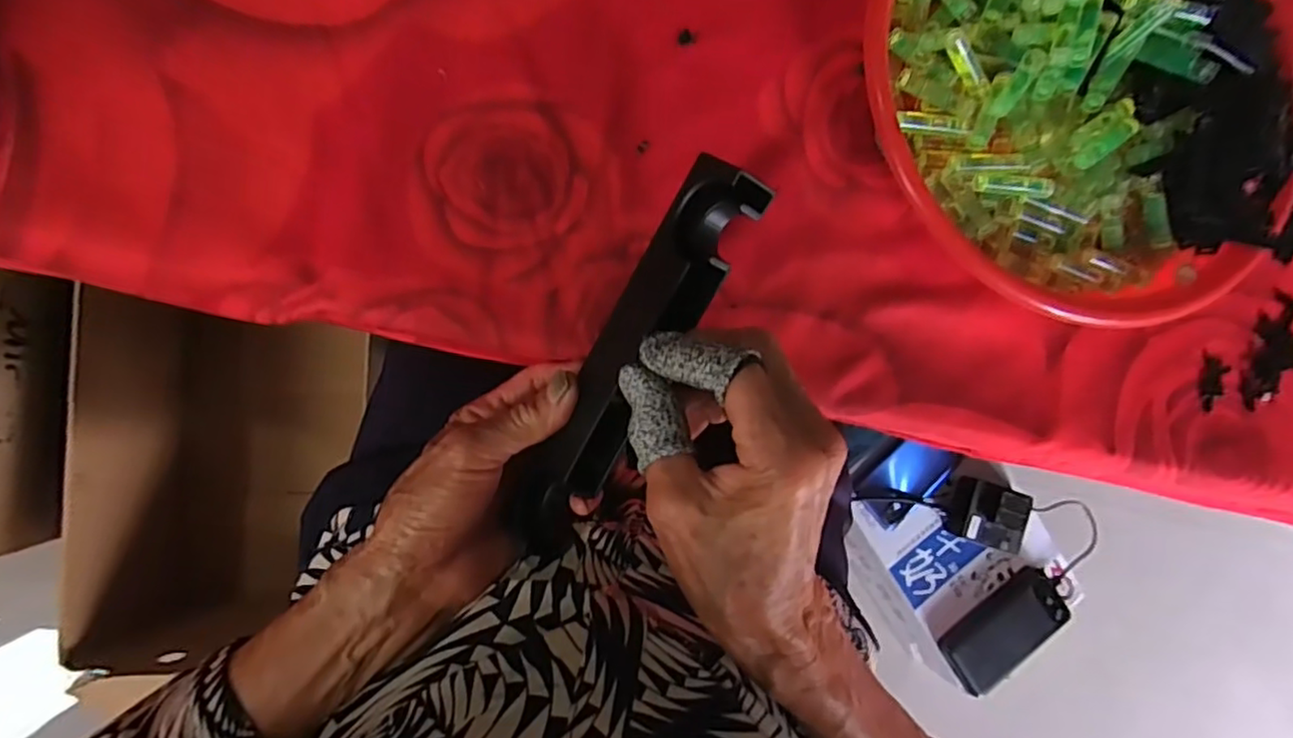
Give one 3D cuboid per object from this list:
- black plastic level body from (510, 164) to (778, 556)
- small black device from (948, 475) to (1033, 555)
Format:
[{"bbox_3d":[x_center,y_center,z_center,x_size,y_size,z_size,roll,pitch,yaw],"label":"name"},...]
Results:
[{"bbox_3d":[-0.008,0.001,0.291,0.035,0.026,0.192,26,105,-7],"label":"black plastic level body"},{"bbox_3d":[0.393,0.167,0.743,0.079,0.033,0.067,19,84,-9],"label":"small black device"}]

------------------------------------------------------------------------

— Work task —
How many lines above contain the word "from"? Reply with only the number.

— Output for this task —
3